* Exercise tasks *
A: Retype the passage on Whitehouse and the Supreme Court, starting at "According to the" and ending at "advanced conservative interests.".
B: In the passage on Whitehouse and the Supreme Court, which publication carried Whitehouse's report last year?
C: Continue the passage on Whitehouse and the Supreme Court from the point where it stops.

* Text block *
According to the senator's findings, the effect of this operation is being played out during Supreme Court Chief Justice John Roberts' tenure, which has handed down at least 80 partisan decisions that advanced conservative interests.

"It's a terrible record," Whitehouse said.


When Whitehouse began investigating the matter years ago, he "had a general sense that things had gone off the rails" at the Supreme Court and wanted to do research to show "how big, special interests hiding behind dark money had been able to exert their power," he told Insider.

In a report published last year by the Harvard Journal on Legislation, Whitehouse laid out his evidence of the dark money trail by pointing to major Supreme Court decisions that delivered wins to conservatives. Those rulings included allowing unlimited corporate spending on political campaigns, reversing the rights of labor unions, and weakening voting rights.

The trend is only continuing, according to Whitehouse. What he finds most troubling is an increase in the number of legal briefs, known as amicus briefs, that are filed without any financial disclosure to convince the justices to rule a certain way.

* Raw data *
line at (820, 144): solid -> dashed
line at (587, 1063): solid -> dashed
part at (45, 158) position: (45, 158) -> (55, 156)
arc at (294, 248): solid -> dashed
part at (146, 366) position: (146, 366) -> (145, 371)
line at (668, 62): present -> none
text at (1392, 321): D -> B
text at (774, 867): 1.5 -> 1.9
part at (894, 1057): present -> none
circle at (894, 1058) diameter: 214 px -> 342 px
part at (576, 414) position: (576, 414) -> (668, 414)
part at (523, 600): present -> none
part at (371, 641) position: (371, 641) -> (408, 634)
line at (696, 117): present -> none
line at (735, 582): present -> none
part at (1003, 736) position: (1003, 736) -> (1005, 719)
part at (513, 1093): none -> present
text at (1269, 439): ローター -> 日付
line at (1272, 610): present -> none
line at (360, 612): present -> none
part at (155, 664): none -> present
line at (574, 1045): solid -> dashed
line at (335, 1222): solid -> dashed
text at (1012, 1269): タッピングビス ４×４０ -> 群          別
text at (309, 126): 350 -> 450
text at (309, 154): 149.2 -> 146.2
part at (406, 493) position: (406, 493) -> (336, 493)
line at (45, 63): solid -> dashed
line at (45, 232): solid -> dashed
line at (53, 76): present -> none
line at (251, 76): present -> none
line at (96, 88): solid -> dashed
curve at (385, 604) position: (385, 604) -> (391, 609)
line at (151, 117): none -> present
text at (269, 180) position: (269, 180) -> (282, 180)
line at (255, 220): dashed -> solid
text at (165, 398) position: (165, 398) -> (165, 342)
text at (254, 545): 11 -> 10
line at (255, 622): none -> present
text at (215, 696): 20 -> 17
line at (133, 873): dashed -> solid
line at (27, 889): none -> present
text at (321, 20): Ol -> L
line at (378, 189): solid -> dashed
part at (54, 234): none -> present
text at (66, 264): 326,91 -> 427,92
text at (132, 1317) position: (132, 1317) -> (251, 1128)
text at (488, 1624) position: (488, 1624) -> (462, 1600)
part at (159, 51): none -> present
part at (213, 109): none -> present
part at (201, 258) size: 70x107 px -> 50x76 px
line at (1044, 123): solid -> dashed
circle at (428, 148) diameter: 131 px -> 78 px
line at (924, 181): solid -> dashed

* Answers for this exercise *
A:
According to the senator's findings, the effect of this operation is being played out during Supreme Court Chief Justice John Roberts' tenure, which has handed down at least 80 partisan decisions that advanced conservative interests.

B: The Harvard Journal on Legislation.

C:
"The rule of the court purports to say that you can't hide behind a front group. There's almost no other situation in court where somebody is allowed to come in and not identify themselves, and yet there is conspicuous non-enforcement of that rule, and it deprives the public of seeing the coordination among the phony front groups," Whitehouse said, adding that he doesn't "understand why the court doesn't clean that up itself."

In the current term, hundreds of briefs tied to a slew of contentious cases have been filed to the Supreme Court. One highly-watched case, concerning a Mississippi law that bans abortion after 15 weeks of pregnancy, has attracted dozens of briefs that express support for or opposition to the law.

"We're seeing in real time this vector of anonymous influence deploying in enormous numbers on these political cases and that's just a rotten site for a court to present to the country," Whitehouse said.